------ SOURCE EXCERPT ------

Fitch expects banks to remain profitable in 2016 despite slower asset growth and higher loan impairment charges, due to still strong earnings generation and, for most banks, potential exchange gains from long foreign-currency positions. Banks remain exposed to further depreciation of the naira against the US dollar. The main impact is on regulatory capital ratios due to the translation effect of risk-weighted assets.

Some banks have limited buffers over regulatory minimums and any further erosion of capital ratios beyond our expectations could be credit negative. Zenith and GTB have the highest VRs in the sector at ‘b+’, reflecting their relatively strong and resilient franchises and sound financial metrics compared to peers through the cycle.

Access and UBA have VRs of ‘b’. These reflect good financial metrics compared to peers and relatively good franchises. They also consider weaker earnings and lower capital buffers than higher-rated peers. The ‘b-‘ VRs of the remaining banks reflect one or both of the following: weaker financial metrics, particularly in earnings, and smaller, more niche franchises, resulting in higher risk appetites. They also reflect other isolated weaknesses within certain banks, such as weak asset quality, funding and liquidity and pressure on capitalisation.

NATIONAL RATINGS

The Nigerian National Ratings reflect Fitch’s opinion of each bank’s creditworthiness relative to the best credit in the country. The downgrade of the National Long- and Short-Term Ratings of Diamond, Fidelity, Union and FCMB reflect Fitch’s reassessment of the likelihood of support.

 

The downgrade of the National Long- and Short-Term Ratings of FBN and FBNH reflect the vulnerability of falling capital buffers to unreserved impaired loans and, for FBN, the reassessment of support. Stanbic IBTC Bank PLC (SIBTC) and Stanbic IBTC Holdings PLC’s (SIBTCH) National Ratings are based on the probability of support from their parent, Standard Bank Group Limited (SBG; BBB-/Stable). SBG has a majority 53.2% stake in SIBTCH, which owns 100% of SIBTC.

 

The ratings consider SBG’s written commitment in the group’s annual report to support certain banking subsidiaries (except in the case of political risk) and SBG’s commitment to a pan-African strategy, in which Nigeria is a market of considerable importance. Fitch believes SBG’s support would extend equally to both the bank and the holding company.

SENIOR DEBT AND SUBORDINATED DEBT SECURITIES

The senior debt ratings of Zenith, Access (issued via the bank and Access Finance BV), and GTB (issued via GTB Finance BV) are in line with their respective Long-Term IDRs.

------

▶ _THE EXERCISE_: Write the next few paragraphs of the Fitch commentary on Nigerian bank ratings, starting right after its final sentence about senior debt ratings.

------ RECORD EXCERPTS ------

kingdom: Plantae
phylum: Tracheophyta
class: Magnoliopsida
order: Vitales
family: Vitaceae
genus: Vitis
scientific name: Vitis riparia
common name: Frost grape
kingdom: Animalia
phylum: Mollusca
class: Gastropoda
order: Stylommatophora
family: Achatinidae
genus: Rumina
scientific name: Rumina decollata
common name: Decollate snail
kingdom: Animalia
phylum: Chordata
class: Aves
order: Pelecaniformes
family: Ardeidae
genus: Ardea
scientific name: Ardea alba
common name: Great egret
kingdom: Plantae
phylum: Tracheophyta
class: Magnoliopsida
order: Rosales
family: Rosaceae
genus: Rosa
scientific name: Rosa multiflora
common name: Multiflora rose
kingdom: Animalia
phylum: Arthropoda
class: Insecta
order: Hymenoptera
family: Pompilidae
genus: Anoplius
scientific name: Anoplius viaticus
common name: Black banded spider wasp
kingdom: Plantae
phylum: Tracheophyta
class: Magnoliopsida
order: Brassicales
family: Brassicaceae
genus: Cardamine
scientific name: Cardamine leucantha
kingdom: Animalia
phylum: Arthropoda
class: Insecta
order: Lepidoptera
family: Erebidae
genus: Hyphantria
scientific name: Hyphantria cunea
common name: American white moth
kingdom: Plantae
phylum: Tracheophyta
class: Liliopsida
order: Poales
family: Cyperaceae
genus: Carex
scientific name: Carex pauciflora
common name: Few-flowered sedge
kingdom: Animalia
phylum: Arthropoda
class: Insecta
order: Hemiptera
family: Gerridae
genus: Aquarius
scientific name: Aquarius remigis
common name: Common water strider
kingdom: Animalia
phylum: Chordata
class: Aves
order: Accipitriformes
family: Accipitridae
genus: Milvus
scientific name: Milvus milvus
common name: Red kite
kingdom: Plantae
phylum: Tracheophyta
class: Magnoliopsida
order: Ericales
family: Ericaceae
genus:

------

▶ _OUTPUT OF THE TASK_:
The downgrade of the senior debt ratings of Diamond and Fidelity follows the downgrade of their Long-Term IDRs. The subordinated debt ratings of FBN (issued via FBN Finance BV) and Access are rated one notch below their respective VRs to reflect higher-than-average loss severity for subordinated relative to senior debt.

No additional notches for non-performance risk have been applied. As a result, Fitch has downgraded the subordinated debt rating of FBN Finance BV to ‘CCC’ from ‘B-‘, reflecting the downgrade of FBN’s VR to ‘b-‘. The subordinated debt rating of Access is affirmed, in line with the affirmation of its VR.

 

RATING SENSITIVITIES IDRs, VRs, SRs, AND SRFs
The IDRs of all commercial banks are sensitive to rating action on their respective VRs. This is mostly likely to be triggered by any further worsening in foreign-currency funding or liquidity. In addition, if any bank continues to roll over overdue trade finance obligations to the extent that Fitch considers this a DDE, that bank’s IDRs would be downgraded.

The banks’ VRs are also sensitive to materially weaker asset quality or a sharp fall in capital ratios. Upside potential is limited for all banks’ VRs due to the difficult operating environment.

FBN and FBNH’s VRs face heightened sensitivity if asset quality and therefore capitalisation continues to deteriorate. Upside to the SRs and SRFs of all commercial banks is unlikely in the near term due to the downgrades and revisions.

In the medium term, positive rating action could result from a significant improvement in the sovereign’s foreign-currency reserves and a significant improvement in foreign-currency liquidity in the system. It may also be triggered by clear evidence of timely extraordinary support for domestic banks.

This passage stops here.